Na visão de Russell, o Padre Grandier e a Madre Joana são inimigos mortais que potencializam seus desejos autodestrutivos, e é nesse sentido que Os Demônios é uma prequel para o filme de Kawalerowicz. O autor polonês baseou-se nos quatro últimos capítulos do livro de Huxley, depois que Grandier é torturado e morre na fogueira. O padre, no Kawalerowicz, é outro - Surin. No Russell, o rei e Richelieu são projeções invertidas um do outro. São representados como drag queens, e na cena de abertura, uma recriação da Vênus de Botticelli, o rei incorpora a deusa. Esse clima de perversão da corte antecipa A Favorita, do grego Yorgos Lanthimos, mostrando o rei como um títere do cardeal, que usa do poder absoluto, e qualquer outro meio, para atingir seu objetivo - a nova França, na qual Igreja e Estado serão uma coisa só.
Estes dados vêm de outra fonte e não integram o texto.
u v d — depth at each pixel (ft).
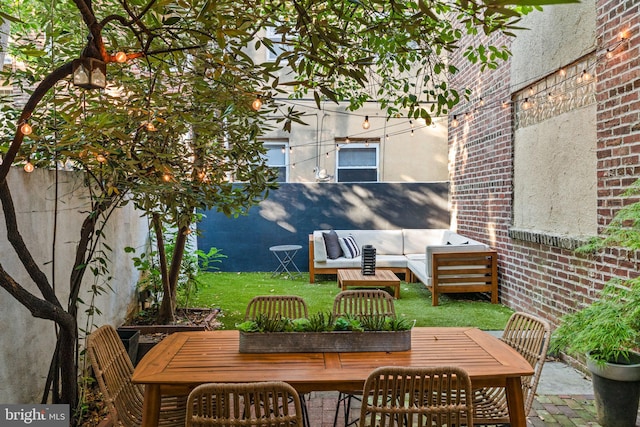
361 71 6.21
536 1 2.02
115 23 8.66
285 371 6.33
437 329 8.48
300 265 26.00
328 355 7.00
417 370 5.51
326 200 25.96
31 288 8.43
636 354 8.78
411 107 11.34
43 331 8.79
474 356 6.97
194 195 10.34
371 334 7.16
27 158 7.75
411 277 23.21
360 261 22.68
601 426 8.69
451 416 5.66
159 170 8.76
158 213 10.89
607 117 10.72
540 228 14.80
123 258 14.02
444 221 25.80
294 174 27.61
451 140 25.02
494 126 18.44
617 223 10.00
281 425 5.19
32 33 12.25
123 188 9.45
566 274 12.85
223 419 5.11
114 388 6.91
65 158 8.19
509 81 16.83
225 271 25.93
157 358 6.84
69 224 10.25
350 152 27.96
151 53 5.93
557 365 12.01
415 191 25.84
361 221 25.95
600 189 11.03
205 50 6.91
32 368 8.36
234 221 25.89
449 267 18.12
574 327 8.95
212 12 5.67
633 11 9.80
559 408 9.48
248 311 9.43
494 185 18.58
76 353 8.62
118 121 7.57
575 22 12.25
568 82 12.96
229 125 10.87
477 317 16.14
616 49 10.39
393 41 9.05
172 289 14.52
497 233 18.39
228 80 8.04
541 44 14.25
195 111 9.55
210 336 8.00
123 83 9.24
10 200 6.89
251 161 11.64
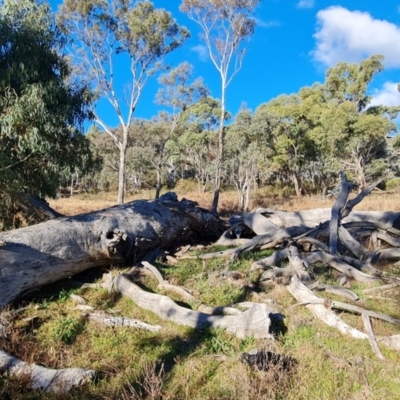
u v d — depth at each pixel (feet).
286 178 147.84
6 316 19.07
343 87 143.23
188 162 163.02
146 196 141.79
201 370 15.46
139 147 160.35
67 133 28.53
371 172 127.34
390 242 33.47
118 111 81.41
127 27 78.84
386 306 21.34
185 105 102.12
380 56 137.28
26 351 16.81
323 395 13.66
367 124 116.98
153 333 18.72
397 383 14.40
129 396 13.78
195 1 74.59
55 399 13.89
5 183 27.22
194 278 25.86
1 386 14.43
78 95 29.78
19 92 26.12
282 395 13.75
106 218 27.35
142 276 25.81
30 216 31.73
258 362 15.14
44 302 21.66
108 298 22.63
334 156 121.49
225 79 78.48
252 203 95.66
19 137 25.12
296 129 119.24
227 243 36.50
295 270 23.80
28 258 21.66
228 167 129.80
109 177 171.01
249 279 25.20
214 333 18.25
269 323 17.38
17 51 26.48
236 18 76.33
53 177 29.25
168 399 13.69
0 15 26.84
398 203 68.59
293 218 39.58
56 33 29.58
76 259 24.47
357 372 14.85
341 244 32.17
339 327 18.26
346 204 31.99
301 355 16.14
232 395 13.91
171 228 33.09
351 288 24.17
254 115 113.09
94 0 75.05
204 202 100.99
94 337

Nos anos e décadas seguintes, trabalhando quase sempre com biografias de compositores, Russell nunca deixou de surpreender com a potência visual de seu cinema. Joseph Lanza chamou seu livro Ken Russell and His Films de Phallic Frenzy, mostrando na capa uma mulher de boca escancarada para abrigar uma enorme banana. Pauline Kael, a famosa crítica norte-americana, tinha verdadeira ojeriza pelo cinema do diretor. Dizia que seus filmes são homoeroticos no estilo, mas do ponto de vista dramático são bizarramente anti-homossexuais. Longe de ser uma unanimidade, ele foi importante por antecipar questões de gênero, antes que se tornassem viscerais no cinema atual, mas desconcertava pelo barroco exacerbado de suas mise-en-scènes.

No limite, o personagem de Russell cria sempre um mundo de sonhos e desejos - e a fluidez da música lhe permitia liberar a imaginação - que se destroi em contato com a dura realidade. Só como curiosidade, Russell deveria dirigir Evita com Liza Minnelli, mas divergências criativas entre o diretor e a estrela impediram o projeto de decolar e o filme terminou sendo feito por Alan Parker, com Madonna, em 1996. No período mais fecundo de sua carreira, ele fazia de dois a três filmes por ano. Em 2001, num depoimento gravado, admitiu que talvez estivesse totalmente louco, atormentado por suas fantasias. “As pessoas pensam que já morri, e meus projetos não encontram mais ninguém interessado em bancá-los.” Morreu em 2011, aos 84 anos.